With Ash Wednesday coming up Feb. 10, it’s time to make plans for Lent again. So, I sought to jog some thoughts by scanning my personal journals containing initiatives from recent Lenten seasons.
One year, my writings remind me, I strove to be more outgoing and complimentary toward people. Another time, I vowed to try seeing things from others’ perspectives and not just my own. Then there was the Lent I worked toward simply being more patient.
These goals are quite an evolution from my childhood fasting — giving up candy, soda, television and so on. Trust me, it was no easy task to forsake those pleasures. Then again, they were simpler to monitor than my Lenten objectives in adulthood that really challenge my thoughts, actions and conscience.
What has led me toward this deeper interior focus? Perhaps, as I grow older and hopefully a bit wiser, I’m better grasping the Lenten emphasis on conversion. Pope Francis’ words on the first Sunday of Lent in 2015 help me reinforce that principle.
"Spiritual conversion and growth … always starts from the heart: there where the match of daily choices between good and evil are played, between worldliness and the Gospel, between indifference and sharing," the pontiff said.

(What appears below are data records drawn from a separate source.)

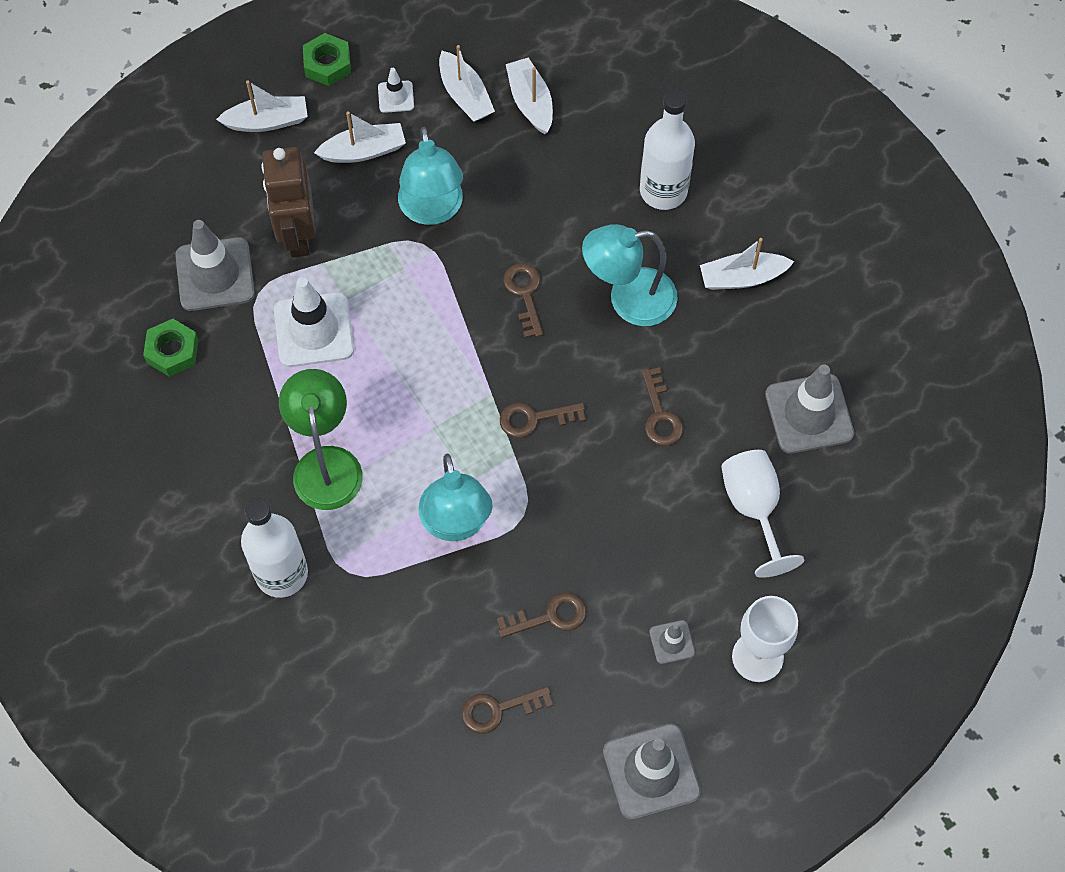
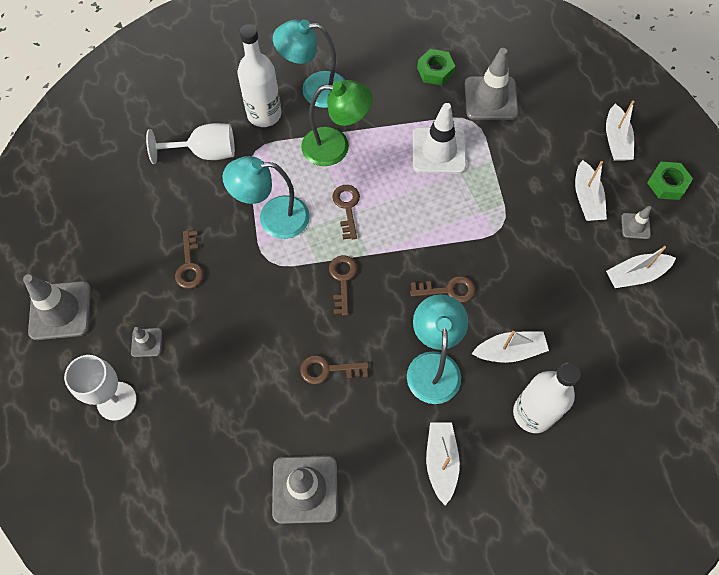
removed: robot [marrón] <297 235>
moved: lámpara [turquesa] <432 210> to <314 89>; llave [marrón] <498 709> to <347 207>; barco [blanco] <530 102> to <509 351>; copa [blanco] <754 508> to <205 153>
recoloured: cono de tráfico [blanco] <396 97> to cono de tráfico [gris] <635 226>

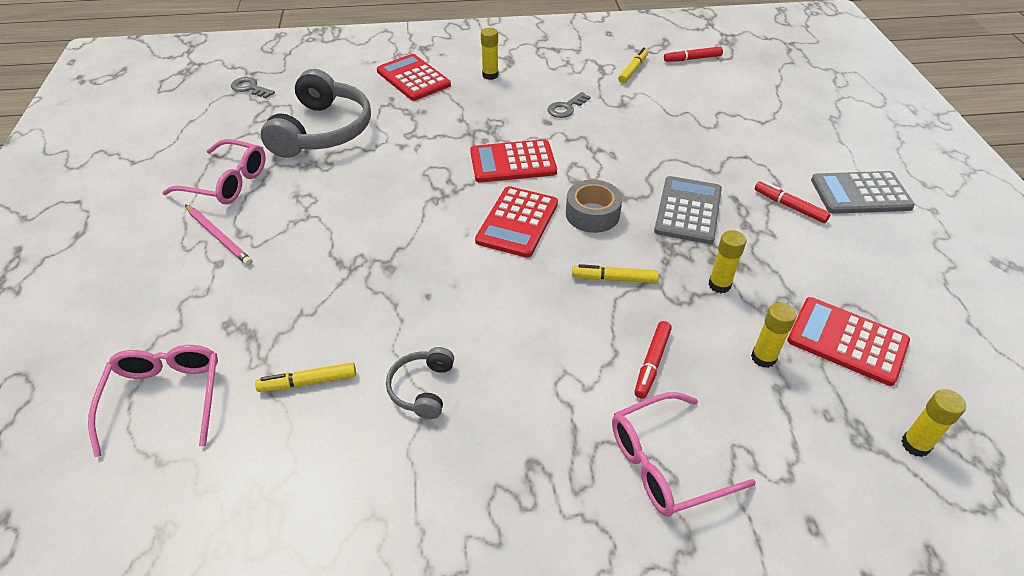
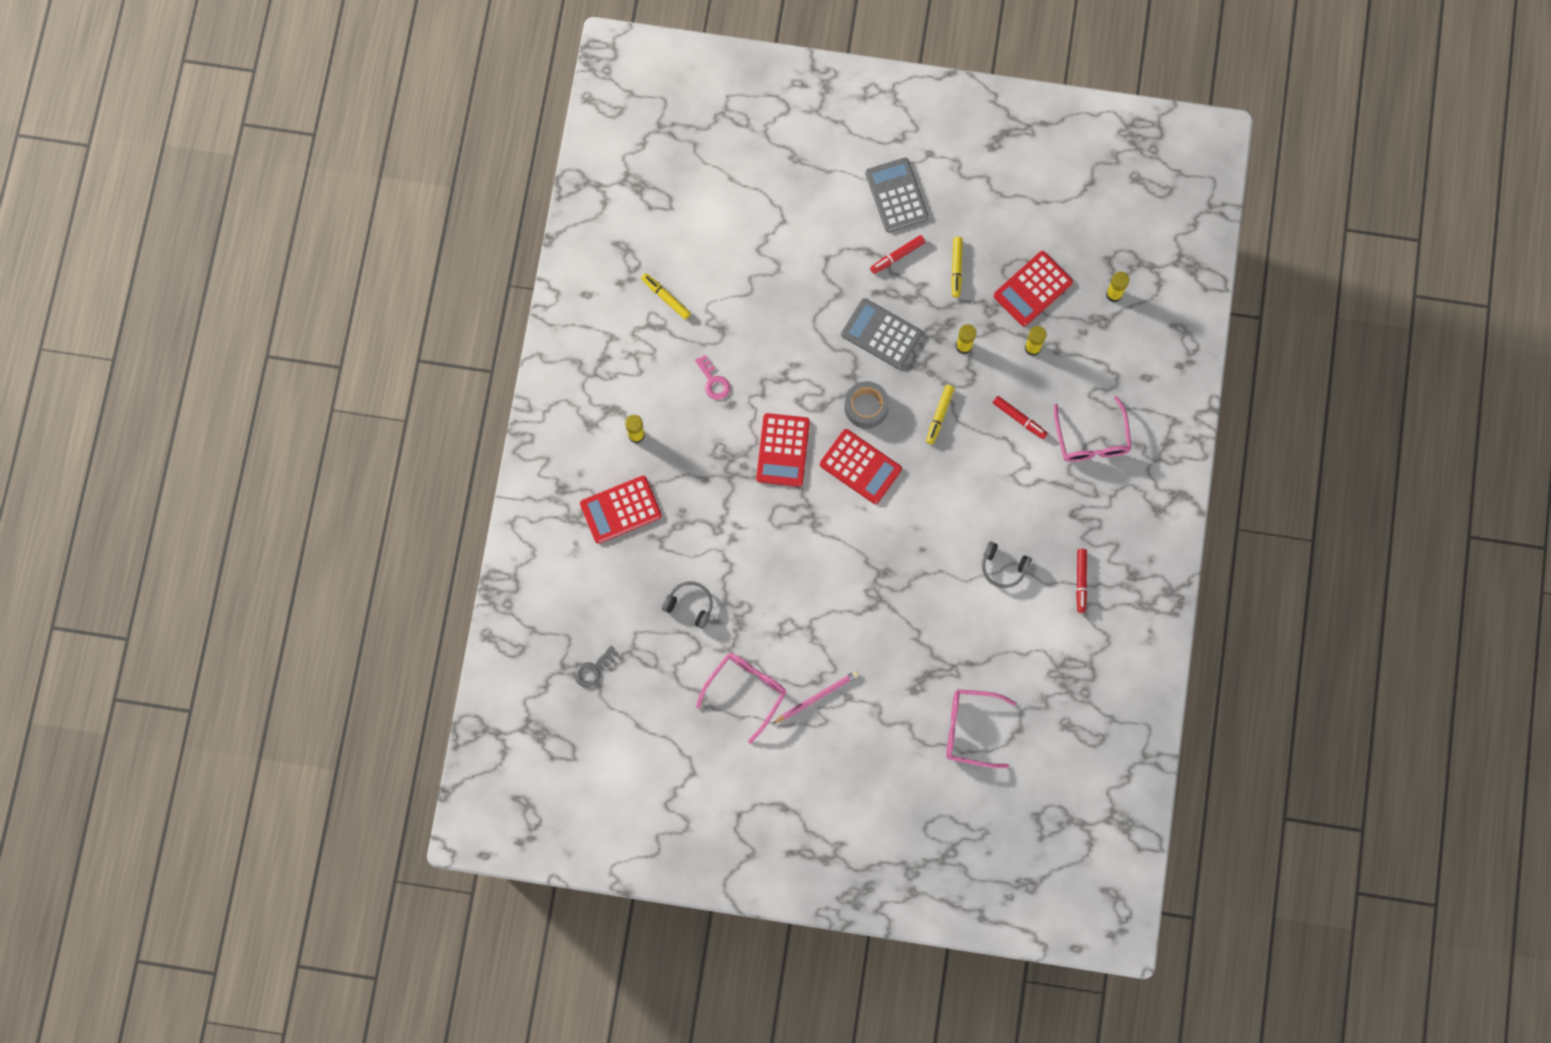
moved: rotulador [amarillo] <308 382> to <956 268>; rotulador [rojo] <692 59> to <1080 581>
recoloured: llave [gris] <566 108> to llave [rosa] <713 381>
turned: calculadora [gris] <860 193> = <896 195> 150 degrees clockwise
resized: auriculares [gris] <322 131> = <690 605> x0.48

How have my Lenten efforts toward conversion influenced the person I am today? That’s not easily measurable, but I’d like to think my endeavors have brought me to a more intimate relationship with God.
In my humanness, obviously I will never reach full conversion. Yet I carry high hopes that the upcoming Lent will once again spur a positive change. And that the change will be permanent, one that — unlike when I’d gorge myself with candy beginning Easter Sunday — stays in place long after this Lent has ended.